ESTRO 2021 Abstract Book

S113

ESTRO 2021

Purpose or Objective Conventional radiation treatment planning strategies intend to maximise survival and quality of life (QoL) of cancer patients but are based on subjective interpretation of how QoL is related to the dose distribution. We aim to implement a closed loop between observed QoL and treatment plan optimisation and reduce the need

of human interaction. Materials and Methods

Prospective data of 750 patients treated for head and neck cancer were analysed to find NTCP models for 20 common toxicities at 6 to 24 months after treatment. Subsequently, a linear relation between those toxicities and QoL, defined as an average of six EORTC QLQ-C30 items, was fitted with use of dimensionality reduction (PCA) and resulted in a weight factor of each toxicity with respect to QoL. The NTCP models and their weights were then used in treatment plan optimisation. Models were programmed into the optimiser of RayStation using C++ and the Raysearch Research functions API with adaptations to make the functions convex and smooth to ensure convergence.

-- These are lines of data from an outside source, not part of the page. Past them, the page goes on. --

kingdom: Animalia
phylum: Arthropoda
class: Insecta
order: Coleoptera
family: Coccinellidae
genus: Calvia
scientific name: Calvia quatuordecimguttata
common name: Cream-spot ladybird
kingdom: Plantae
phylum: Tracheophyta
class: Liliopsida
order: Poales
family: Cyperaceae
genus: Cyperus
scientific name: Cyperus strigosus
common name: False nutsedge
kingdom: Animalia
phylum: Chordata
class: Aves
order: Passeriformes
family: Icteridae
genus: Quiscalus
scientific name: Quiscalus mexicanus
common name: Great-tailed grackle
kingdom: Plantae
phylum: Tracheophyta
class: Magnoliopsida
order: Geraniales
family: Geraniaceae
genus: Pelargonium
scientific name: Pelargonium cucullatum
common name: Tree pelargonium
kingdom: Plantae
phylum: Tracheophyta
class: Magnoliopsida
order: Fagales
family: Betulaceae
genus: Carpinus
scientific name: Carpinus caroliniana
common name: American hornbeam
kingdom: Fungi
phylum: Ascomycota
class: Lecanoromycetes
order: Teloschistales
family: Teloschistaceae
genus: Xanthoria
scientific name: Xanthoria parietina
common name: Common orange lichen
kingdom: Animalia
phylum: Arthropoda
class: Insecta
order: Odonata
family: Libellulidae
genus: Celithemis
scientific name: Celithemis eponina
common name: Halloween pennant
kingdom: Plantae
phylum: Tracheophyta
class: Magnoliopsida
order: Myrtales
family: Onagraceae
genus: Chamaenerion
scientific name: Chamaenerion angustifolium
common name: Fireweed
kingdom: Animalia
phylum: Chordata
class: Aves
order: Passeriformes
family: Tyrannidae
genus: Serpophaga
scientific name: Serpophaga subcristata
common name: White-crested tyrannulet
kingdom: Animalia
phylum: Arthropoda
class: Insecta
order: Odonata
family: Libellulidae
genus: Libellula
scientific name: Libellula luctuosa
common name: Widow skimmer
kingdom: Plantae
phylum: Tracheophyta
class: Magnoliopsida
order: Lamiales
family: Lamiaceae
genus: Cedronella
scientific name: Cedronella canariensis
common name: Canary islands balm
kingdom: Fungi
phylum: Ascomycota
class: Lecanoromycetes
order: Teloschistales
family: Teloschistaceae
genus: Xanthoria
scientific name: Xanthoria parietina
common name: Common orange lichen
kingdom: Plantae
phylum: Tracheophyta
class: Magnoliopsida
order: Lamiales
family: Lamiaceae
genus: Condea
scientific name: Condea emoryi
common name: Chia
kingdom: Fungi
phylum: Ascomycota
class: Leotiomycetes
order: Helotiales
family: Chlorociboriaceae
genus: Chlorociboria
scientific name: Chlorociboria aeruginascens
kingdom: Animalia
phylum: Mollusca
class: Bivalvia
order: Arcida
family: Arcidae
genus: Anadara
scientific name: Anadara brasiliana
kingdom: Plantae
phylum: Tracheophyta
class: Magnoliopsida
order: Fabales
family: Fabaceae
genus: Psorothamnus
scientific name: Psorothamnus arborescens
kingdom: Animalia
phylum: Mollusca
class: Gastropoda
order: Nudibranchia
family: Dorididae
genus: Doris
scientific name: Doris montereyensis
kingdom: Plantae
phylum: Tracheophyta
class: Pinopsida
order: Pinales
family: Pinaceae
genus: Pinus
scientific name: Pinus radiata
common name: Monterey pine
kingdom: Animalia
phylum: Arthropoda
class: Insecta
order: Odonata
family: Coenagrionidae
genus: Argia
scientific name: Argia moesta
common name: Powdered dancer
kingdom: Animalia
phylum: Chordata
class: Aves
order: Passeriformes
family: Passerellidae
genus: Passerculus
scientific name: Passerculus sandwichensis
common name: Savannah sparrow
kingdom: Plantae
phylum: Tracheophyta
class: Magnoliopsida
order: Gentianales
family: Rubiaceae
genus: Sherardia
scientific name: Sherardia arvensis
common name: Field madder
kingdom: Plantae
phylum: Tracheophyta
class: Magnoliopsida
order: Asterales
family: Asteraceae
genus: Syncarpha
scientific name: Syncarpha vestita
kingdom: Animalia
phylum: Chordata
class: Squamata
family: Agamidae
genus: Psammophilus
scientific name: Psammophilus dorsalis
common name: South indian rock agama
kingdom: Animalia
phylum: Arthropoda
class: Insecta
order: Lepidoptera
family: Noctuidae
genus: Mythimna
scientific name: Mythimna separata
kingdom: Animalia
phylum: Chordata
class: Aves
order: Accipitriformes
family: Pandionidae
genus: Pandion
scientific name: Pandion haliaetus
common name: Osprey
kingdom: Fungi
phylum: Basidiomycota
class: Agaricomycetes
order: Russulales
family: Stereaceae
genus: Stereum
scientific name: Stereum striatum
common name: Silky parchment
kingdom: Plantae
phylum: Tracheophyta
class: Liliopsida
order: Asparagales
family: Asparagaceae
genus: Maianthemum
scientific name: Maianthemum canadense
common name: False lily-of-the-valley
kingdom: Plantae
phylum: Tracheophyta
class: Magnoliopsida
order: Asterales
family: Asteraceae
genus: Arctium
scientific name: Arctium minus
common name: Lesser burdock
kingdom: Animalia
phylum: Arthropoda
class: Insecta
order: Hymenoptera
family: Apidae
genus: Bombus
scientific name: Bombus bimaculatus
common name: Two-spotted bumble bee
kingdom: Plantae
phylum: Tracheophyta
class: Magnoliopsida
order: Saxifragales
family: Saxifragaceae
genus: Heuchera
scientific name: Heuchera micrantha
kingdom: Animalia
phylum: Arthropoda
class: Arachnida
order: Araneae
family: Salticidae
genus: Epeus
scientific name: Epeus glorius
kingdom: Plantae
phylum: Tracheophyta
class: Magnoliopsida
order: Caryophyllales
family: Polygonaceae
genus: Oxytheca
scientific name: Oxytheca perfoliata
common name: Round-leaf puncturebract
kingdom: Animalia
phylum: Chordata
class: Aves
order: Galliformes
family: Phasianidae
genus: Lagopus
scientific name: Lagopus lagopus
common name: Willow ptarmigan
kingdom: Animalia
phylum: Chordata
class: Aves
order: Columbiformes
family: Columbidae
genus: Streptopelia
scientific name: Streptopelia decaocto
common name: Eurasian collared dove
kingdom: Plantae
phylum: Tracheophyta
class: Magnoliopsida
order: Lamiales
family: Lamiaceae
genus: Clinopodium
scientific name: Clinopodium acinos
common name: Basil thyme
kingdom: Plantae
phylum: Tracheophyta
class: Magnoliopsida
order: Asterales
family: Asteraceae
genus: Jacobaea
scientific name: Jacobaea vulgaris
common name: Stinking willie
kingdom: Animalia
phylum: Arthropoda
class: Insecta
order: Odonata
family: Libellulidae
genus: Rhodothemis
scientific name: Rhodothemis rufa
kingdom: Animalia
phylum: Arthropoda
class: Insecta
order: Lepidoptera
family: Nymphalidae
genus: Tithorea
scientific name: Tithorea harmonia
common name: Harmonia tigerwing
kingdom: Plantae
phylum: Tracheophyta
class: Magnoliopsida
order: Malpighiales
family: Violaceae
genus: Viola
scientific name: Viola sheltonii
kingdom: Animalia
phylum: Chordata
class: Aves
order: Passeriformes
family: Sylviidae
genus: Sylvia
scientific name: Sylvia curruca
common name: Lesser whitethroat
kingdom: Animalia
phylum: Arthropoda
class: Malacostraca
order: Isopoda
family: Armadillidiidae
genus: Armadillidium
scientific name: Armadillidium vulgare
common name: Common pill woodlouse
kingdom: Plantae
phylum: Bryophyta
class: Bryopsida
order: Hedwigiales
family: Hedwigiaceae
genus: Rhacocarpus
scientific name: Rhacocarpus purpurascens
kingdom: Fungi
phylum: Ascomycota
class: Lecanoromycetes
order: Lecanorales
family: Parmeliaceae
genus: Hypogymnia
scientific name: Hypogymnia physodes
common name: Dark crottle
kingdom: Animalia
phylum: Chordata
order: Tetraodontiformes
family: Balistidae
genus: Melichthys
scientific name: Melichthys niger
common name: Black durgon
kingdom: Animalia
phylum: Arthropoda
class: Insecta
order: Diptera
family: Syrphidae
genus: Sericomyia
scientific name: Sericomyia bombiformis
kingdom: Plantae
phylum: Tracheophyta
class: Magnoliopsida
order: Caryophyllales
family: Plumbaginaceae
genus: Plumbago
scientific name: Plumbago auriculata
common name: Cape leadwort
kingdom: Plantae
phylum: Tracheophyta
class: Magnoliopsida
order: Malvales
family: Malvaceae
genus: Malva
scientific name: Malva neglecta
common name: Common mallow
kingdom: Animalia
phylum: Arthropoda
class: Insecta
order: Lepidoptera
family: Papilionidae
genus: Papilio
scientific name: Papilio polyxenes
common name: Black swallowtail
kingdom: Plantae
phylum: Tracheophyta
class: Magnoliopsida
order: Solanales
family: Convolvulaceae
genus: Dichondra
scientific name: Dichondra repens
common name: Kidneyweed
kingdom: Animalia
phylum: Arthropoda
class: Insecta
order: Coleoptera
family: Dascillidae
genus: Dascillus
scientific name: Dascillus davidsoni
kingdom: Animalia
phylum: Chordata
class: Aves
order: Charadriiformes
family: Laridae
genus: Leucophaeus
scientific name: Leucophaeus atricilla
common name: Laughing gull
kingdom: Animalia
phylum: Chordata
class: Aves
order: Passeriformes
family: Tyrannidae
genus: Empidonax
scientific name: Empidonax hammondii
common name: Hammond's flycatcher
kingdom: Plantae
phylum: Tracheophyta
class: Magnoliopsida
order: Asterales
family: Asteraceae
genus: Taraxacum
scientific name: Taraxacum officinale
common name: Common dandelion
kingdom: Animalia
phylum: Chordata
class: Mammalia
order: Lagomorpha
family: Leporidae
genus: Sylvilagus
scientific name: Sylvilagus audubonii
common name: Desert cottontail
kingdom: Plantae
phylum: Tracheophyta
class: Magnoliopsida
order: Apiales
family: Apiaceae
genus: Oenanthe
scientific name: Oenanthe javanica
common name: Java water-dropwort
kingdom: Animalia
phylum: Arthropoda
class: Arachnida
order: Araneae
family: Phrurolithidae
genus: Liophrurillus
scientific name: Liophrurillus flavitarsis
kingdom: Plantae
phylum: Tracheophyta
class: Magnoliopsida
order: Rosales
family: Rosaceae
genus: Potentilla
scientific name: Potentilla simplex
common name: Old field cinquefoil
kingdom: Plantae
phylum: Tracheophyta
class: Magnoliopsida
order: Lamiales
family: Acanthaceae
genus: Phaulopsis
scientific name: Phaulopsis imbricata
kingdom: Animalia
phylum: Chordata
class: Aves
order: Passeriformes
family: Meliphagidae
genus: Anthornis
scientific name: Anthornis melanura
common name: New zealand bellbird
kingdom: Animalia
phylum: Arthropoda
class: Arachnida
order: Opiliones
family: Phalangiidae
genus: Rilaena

Case specific settings of the objective functions were prepared in a spread sheet and imported in RayStation with a python script. Objectives for target coverage, hot spots, and conformity were manually adjusted iteratively until the plan was clinically acceptable (see figure). The planning study was conducted with 31 patients.

Results QoL-guided optimisation converged properly and planning required less human interaction than with conventional planning. QoL-guided plans showed improved predicted QoL with equal target coverage. The improvement was achieved largely by decreased sparing of the parotid glands and increased sparing of other normal tissues (see table). This can be explained because the parotid glands were historically the first organs to be actively spared and have retained a very high priority in conventional planning, while this priority seems unjustified in QoL-guided optimisation.